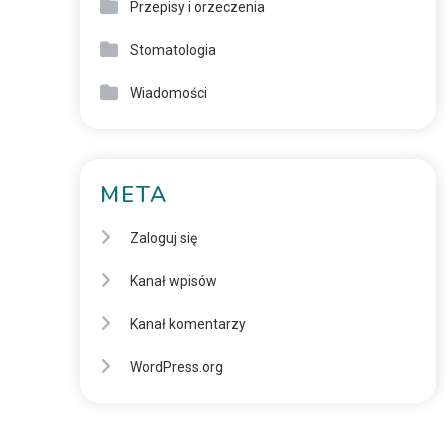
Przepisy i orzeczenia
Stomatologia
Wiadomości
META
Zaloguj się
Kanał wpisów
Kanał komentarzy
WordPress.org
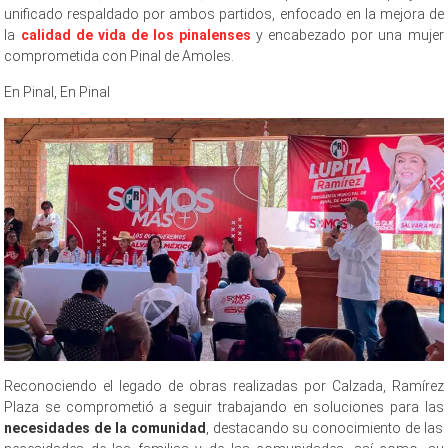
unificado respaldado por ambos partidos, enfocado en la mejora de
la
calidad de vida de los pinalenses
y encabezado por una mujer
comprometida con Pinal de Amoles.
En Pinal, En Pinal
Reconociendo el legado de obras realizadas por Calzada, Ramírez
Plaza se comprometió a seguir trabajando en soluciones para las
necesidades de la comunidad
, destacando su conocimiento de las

★ ★ ★ ★ ★

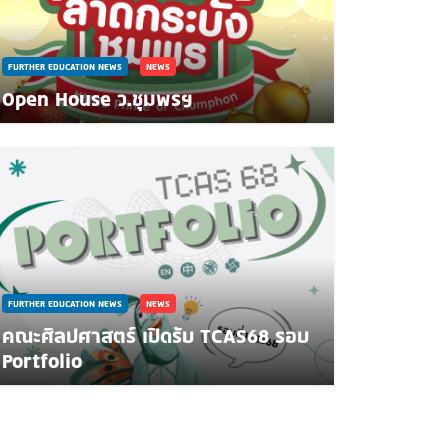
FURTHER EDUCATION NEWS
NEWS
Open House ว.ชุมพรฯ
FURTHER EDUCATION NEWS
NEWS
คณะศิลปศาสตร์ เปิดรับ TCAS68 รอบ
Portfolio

★ ★ ★ ★ ★

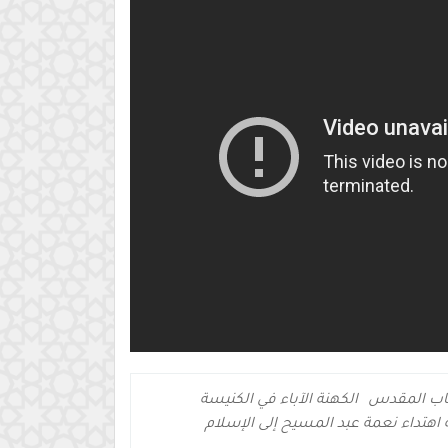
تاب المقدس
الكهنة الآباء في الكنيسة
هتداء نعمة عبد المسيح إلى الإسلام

★ ★ ★ ★ ★

* _ASSIGNED TASK_
The answer is the run of lines above from the line containing "Reconociendo el legado" through the line containing "conocimiento de las", copied exactly and alone.

* _OUTPUT FOR THIS TASK_
Reconociendo el legado de obras realizadas por Calzada, Ramírez
Plaza se comprometió a seguir trabajando en soluciones para las
necesidades de la comunidad
, destacando su conocimiento de las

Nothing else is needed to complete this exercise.